[Supplied data Boundary: Start]
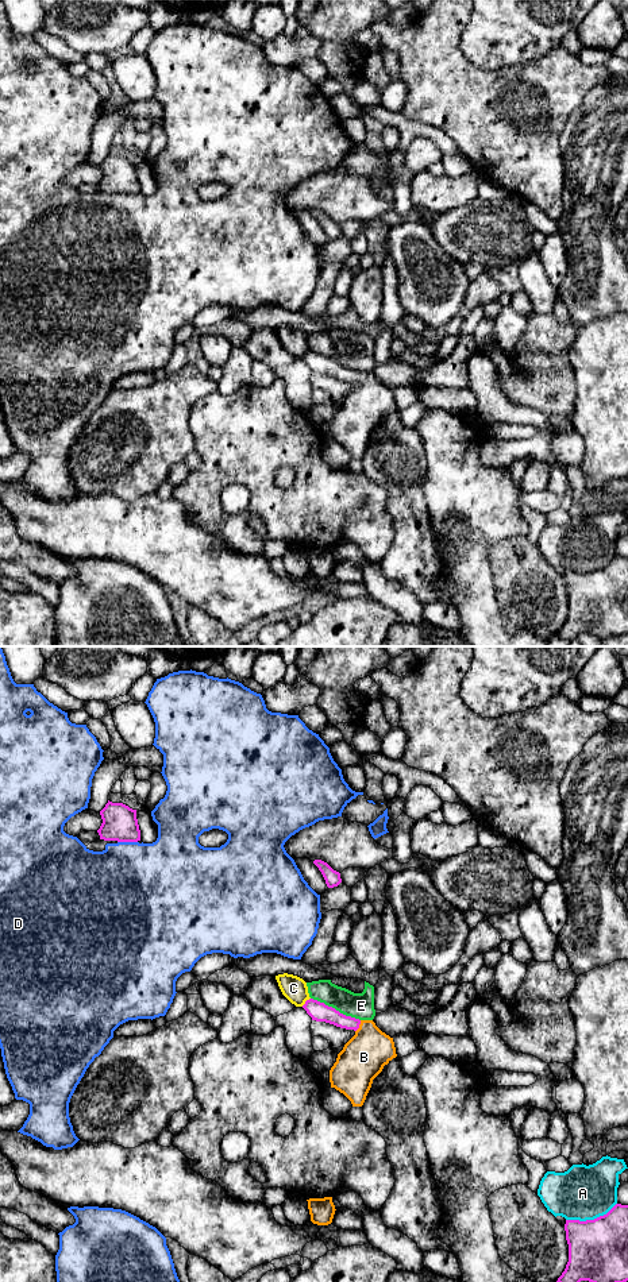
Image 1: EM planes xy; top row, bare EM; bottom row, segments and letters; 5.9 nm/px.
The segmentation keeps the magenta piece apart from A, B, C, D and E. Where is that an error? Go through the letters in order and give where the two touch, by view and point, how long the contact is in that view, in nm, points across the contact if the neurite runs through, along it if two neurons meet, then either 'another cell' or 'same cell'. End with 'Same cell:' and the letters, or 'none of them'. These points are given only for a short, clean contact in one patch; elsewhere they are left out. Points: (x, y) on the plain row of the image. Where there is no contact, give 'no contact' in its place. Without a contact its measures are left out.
A: xy (590, 572) | 320 nm | another cell
B: xy (358, 378) | 80 nm | across xy (319, 363), (358, 378), (363, 383), (363, 409) | same cell
C: xy (305, 354) | 80 nm | another cell
D: xy (127, 193) | 120 nm | another cell
E: xy (334, 360) | 320 nm | another cell
Same cell: B

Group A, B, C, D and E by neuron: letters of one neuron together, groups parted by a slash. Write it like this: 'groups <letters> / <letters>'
groups A / B / C / D / E

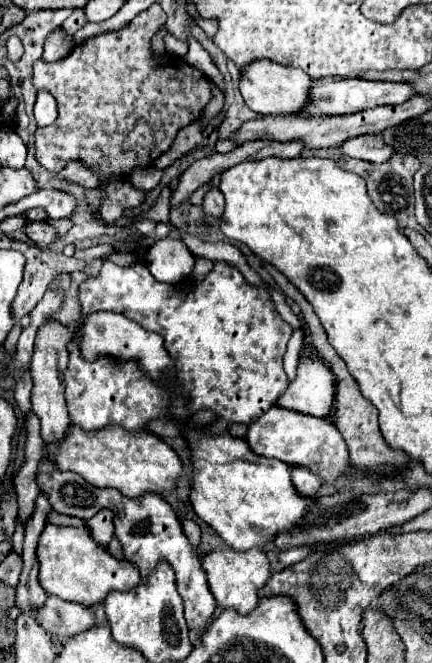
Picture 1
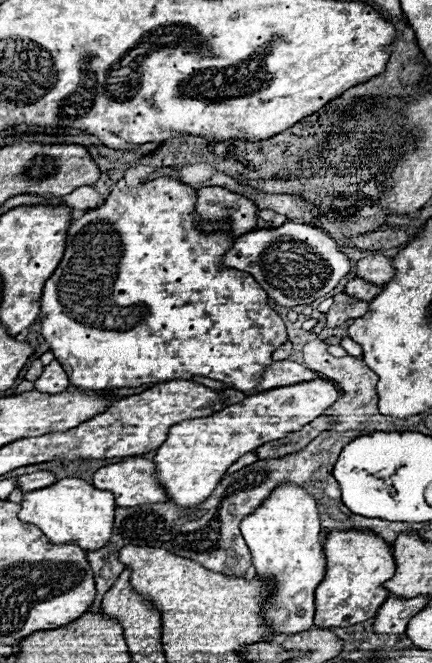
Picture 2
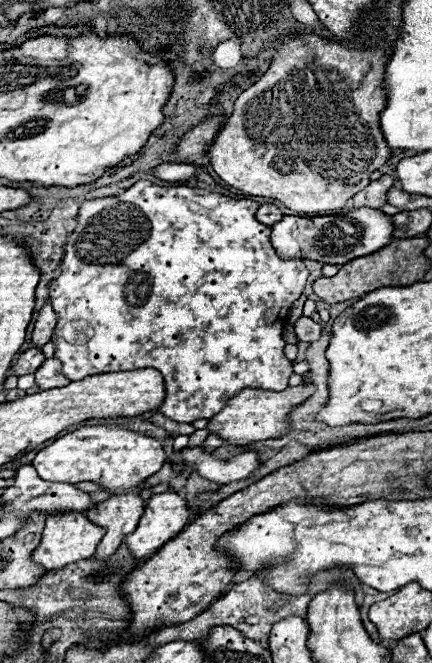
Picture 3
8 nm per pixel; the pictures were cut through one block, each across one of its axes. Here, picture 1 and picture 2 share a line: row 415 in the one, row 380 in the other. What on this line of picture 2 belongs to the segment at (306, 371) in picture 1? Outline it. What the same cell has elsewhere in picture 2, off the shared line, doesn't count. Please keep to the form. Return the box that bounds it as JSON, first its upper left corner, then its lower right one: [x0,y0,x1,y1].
[156,378,340,508]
[Supplied data Boundary: End]
Pictures are to be omitted; otherwise, write out the data exactly as it appears.

Image 1: EM planes xy; top row, bare EM; bottom row, segments and letters; 5.9 nm/px.
The segmentation keeps the magenta piece apart from A, B, C, D and E. Where is that an error? Go through the letters in order and give where the two touch, by view and point, how long the contact is in that view, in nm, points across the contact if the neurite runs through, along it if two neurons meet, then either 'another cell' or 'same cell'. End with 'Same cell:' and the letters, or 'none of them'. These points are given only for a short, clean contact in one patch; elsewhere they are left out. Points: (x, y) on the plain row of the image. Where there is no contact, give 'no contact' in its place. Without a contact its measures are left out.
A: xy (590, 572) | 320 nm | another cell
B: xy (358, 378) | 80 nm | across xy (319, 363), (358, 378), (363, 383), (363, 409) | same cell
C: xy (305, 354) | 80 nm | another cell
D: xy (127, 193) | 120 nm | another cell
E: xy (334, 360) | 320 nm | another cell
Same cell: B

Group A, B, C, D and E by neuron: letters of one neuron together, groups parted by a slash. Write it like this: 'groups <letters> / <letters>'
groups A / B / C / D / E

Picture 1
Picture 2
Picture 3
8 nm per pixel; the pictures were cut through one block, each across one of its axes. Here, picture 1 and picture 2 share a line: row 415 in the one, row 380 in the other. What on this line of picture 2 belongs to the segment at (306, 371) in picture 1? Outline it. What the same cell has elsewhere in picture 2, off the shared line, doesn't count. Please keep to the form. Return the box that bounds it as JSON, first its upper left corner, then its lower right one: [x0,y0,x1,y1].
[156,378,340,508]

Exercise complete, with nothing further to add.